The Congress cannot allow this pattern of negligence and inaction to go on any longer. This debate has been going on for too long, with misguided priorities on both sides. On one side, some in the timber industry skipped past active management to pursue the golden calf of the elimination of environmental laws. On the other side, misguided non-management priorities beat back every attempt to manage our forests based on science.
Today you’re seeing ridiculous new lies and delusions spread online about the causes of these fires.
And just today, visiting California, the president was asked about climate change and fires and he said no problem, he thinks “it’ll start getting cooler.” He blamed “explosive” trees. Spewing that kind of nonsense is cold comfort to the families mourning the loved ones they lost in these fires. Or the thousands of Oregonians who barely made it out before their homes and businesses went up in flames.
The Senate has an obligation to act – to step up like so many people are doing out in Oregon. Big-hearted neighbors, animal lovers, county employees, city administrators, local moving businesses, teachers, nurses, retirees. You name it – Oregonians are showing up, pitching in. They are bringing food, clothes and towels, mental health services and opportunities for prayer for those that seek it.
One of the big challenges people are dealing with right now is the need for cell phones and service. My staff and others in the delegation have been working around the clock with industry and the executive branch to get people what they need.
I want to thank the many people who are hard at work maintaining networks for consumers and public safety officials. One problem that’s come up – as networks and equipment burn, there’s a major strain on the resources for people on the front lines fighting these infernos. For example, the repeaters that can amplify a signal and keep our firefighters connected. I’m hearing that this country does not have enough repeaters in stock to begin to address such a crisis as the West is experiencing.
It’s yet another example of what can happen when you ignore infrastructure — when you ignore disaster preparedness. That’s something the country is facing on multiple fronts right now.

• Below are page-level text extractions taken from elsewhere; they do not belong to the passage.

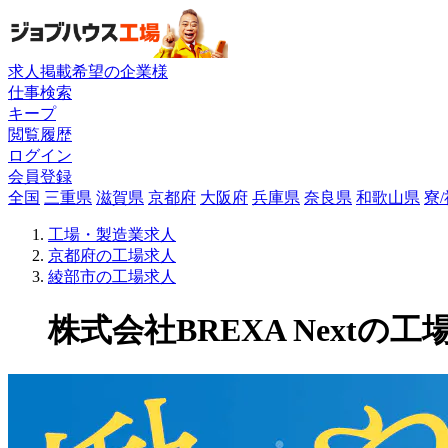
求人掲載希望の企業様
仕事検索
キープ
閲覧履歴
ログイン
会員登録
全国
三重県
滋賀県
京都府
大阪府
兵庫県
奈良県
和歌山県
寮
工場・製造業求人
京都府の工場求人
綾部市の工場求人
株式会社BREXA Nextの工場求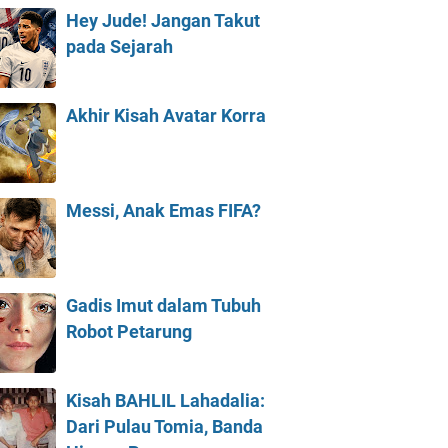
Hey Jude! Jangan Takut
pada Sejarah
Akhir Kisah Avatar Korra
Messi, Anak Emas FIFA?
Gadis Imut dalam Tubuh
Robot Petarung
Kisah BAHLIL Lahadalia:
Dari Pulau Tomia, Banda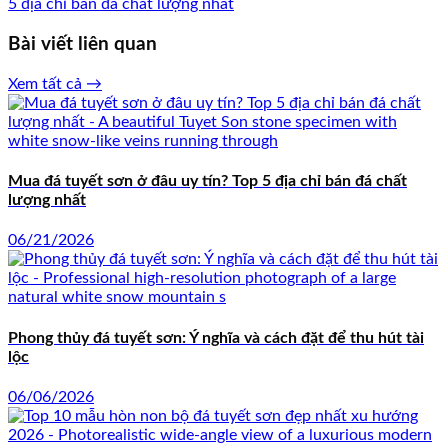
5 địa chỉ bán đá chất lượng nhất
Bài viết liên quan
Xem tất cả →
Mua đá tuyết sơn ở đâu uy tín? Top 5 địa chỉ bán đá chất
lượng nhất
06/21/2026
Phong thủy đá tuyết sơn: Ý nghĩa và cách đặt để thu hút tài
lộc
06/06/2026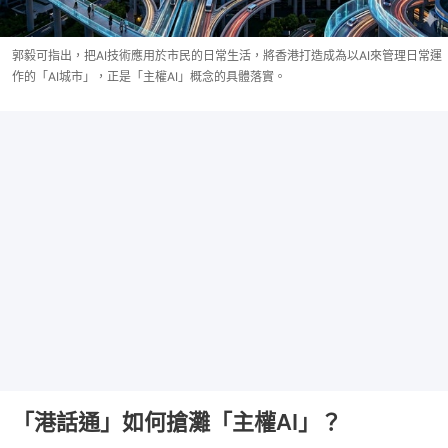
郭毅可指出，把AI技術應用於市民的日常生活，將香港打造成為以AI來管理日常運
作的「AI城市」，正是「主權AI」概念的具體落實。
「港話通」如何搶灘「主權AI」？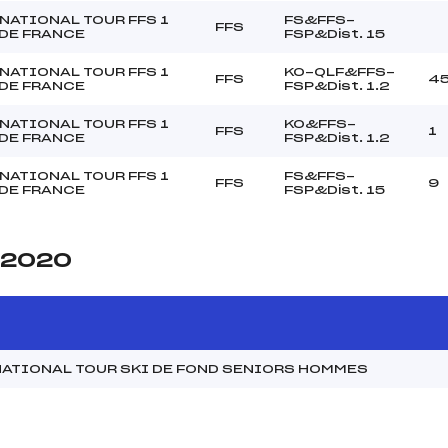
NATIONAL TOUR FFS 1
FS&FFS-
FFS
DE FRANCE
FSP&Dist. 15
NATIONAL TOUR FFS 1
KO-QLF&FFS-
FFS
4
DE FRANCE
FSP&Dist. 1.2
NATIONAL TOUR FFS 1
KO&FFS-
FFS
1
DE FRANCE
FSP&Dist. 1.2
NATIONAL TOUR FFS 1
FS&FFS-
FFS
9
DE FRANCE
FSP&Dist. 15
e 2020
NATIONAL TOUR SKI DE FOND SENIORS HOMMES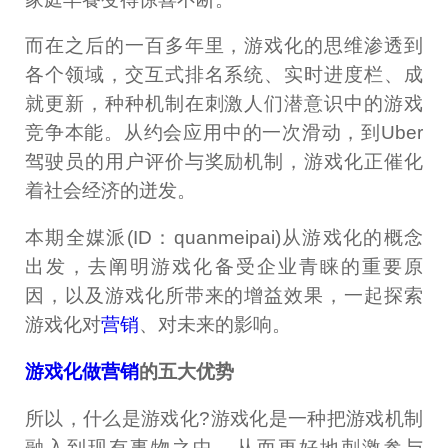
而在之后的一百多年里，游戏化的思维渗透到
各个领域，交互式排名系统、实时进度栏、成
就更新，种种机制在刺激人们潜意识中的游戏
竞争本能。从约会应用中的一次滑动，到Uber
驾驶员的用户评价与奖励机制，游戏化正催化
着社会经济的迸发。
本期全媒派(ID：quanmeipai)从游戏化的概念
出发，去阐明游戏化备受企业青睐的重要原
因，以及游戏化所带来的增益效果，一起探索
游戏化对
营销
、对未来的影响。
游戏化做营销
的五大优势
所以，什么是游戏化?游戏化是一种把游戏机制
融入到现有事物之中，从而更好地刺激参与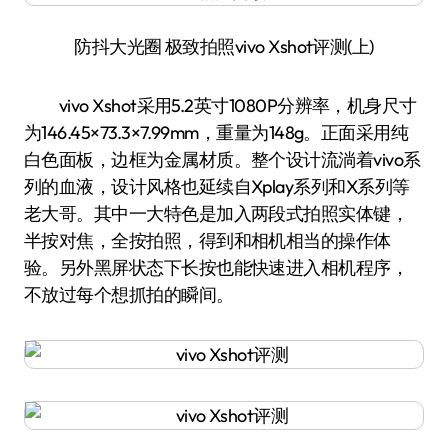
防抖大光圈 极致拍照vivo Xshot评测(上)
vivo Xshot采用5.2英寸1080P分辨率，机身尺寸
为146.45×73.3×7.99mm，重量为148g。正面采用纯
白色面板，边框为金属材质。整个设计流淌着vivo系
列的血液，设计风格也延续自Xplay系列和X系列等
老大哥。其中一大特色是加入两段式拍照实体键，
半按对焦，全按拍照，得到和相机相当的操作体
验。另外黑屏状态下长按也能快速进入相机程序，
不放过每个想抓拍的瞬间。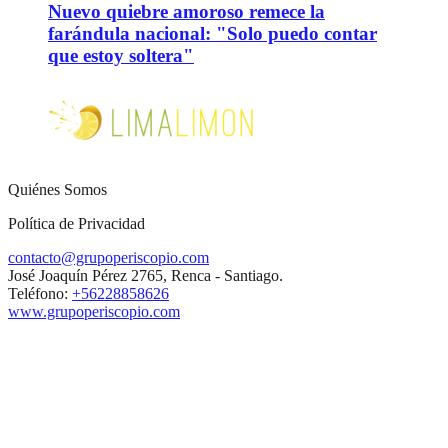
Nuevo quiebre amoroso remece la
farándula nacional: "Solo puedo contar
que estoy soltera"
Quiénes Somos
Política de Privacidad
contacto@grupoperiscopio.com
José Joaquín Pérez 2765, Renca - Santiago.
Teléfono:
+56228858626
www.grupoperiscopio.com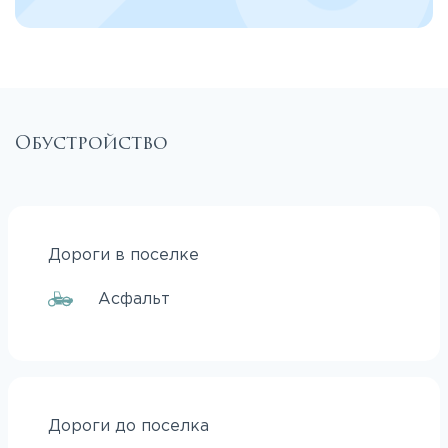
Обустройство
Дороги в поселке
Асфальт
Дороги до поселка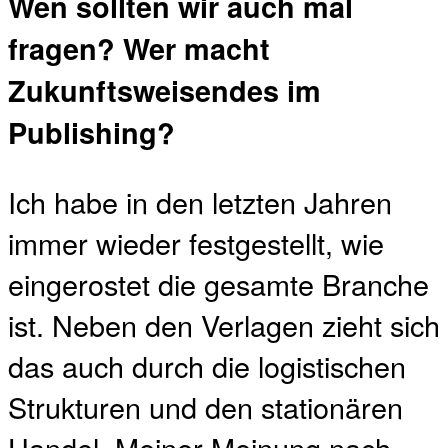
Wen sollten wir auch mal
fragen? Wer macht
Zukunftsweisendes im
Publishing?
Ich habe in den letzten Jahren
immer wieder festgestellt, wie
eingerostet die gesamte Branche
ist. Neben den Verlagen zieht sich
das auch durch die logistischen
Strukturen und den stationären
Handel. Meiner Meinung nach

So colleagues, I’ll close on this. What I saw in Oregon this weekend really is heart breaking. And right now, thousands of families are mourning unthinkable loss, trying to figure out how to move forward when their homes and the vast majority of their possessions have been reduced to ash. The fires this year are especially bad, but if you open your eyes to the data and talk to the people who’ve lived through these fires, it’s clear this is getting worse and worse.
The climate crisis is here. Right now. Today.
In case anybody is stuck back way back in yesteryear, it’s no longer a far-off, hypothetical danger for senators to debate in these comfortably air-conditioned buildings. The American West is on fire. Entire neighborhoods, whole communities, are being destroyed. Our air quality has the dubious recognition as being the worst in the world. The climate crisis is happening now – to us, to our kids. America ignores this at our peril.
So I’ve brought forward three proposals today to begin to address one aspect of this crisis. This needs to be the day the Senate gets serious about fire prevention as part of a comprehensive effort to fight the climate crisis. These ideas ought to become law soon, and with broad bipartisan support. I’m talking about policies aimed at protecting our communities and the families who live in them. Protecting jobs. Protecting homes and businesses. These proposals cost money, but it’s a lot cheaper to prevent a fire than it is to rebuild a community out of the ashes. And this can only be the beginning.
So I’m going to keep fighting for these proposals. And then there’s a lot more work to be done. Because the crisis is upon us. It’s happening now, and the Congress needs to prove that it’s up to the challenge.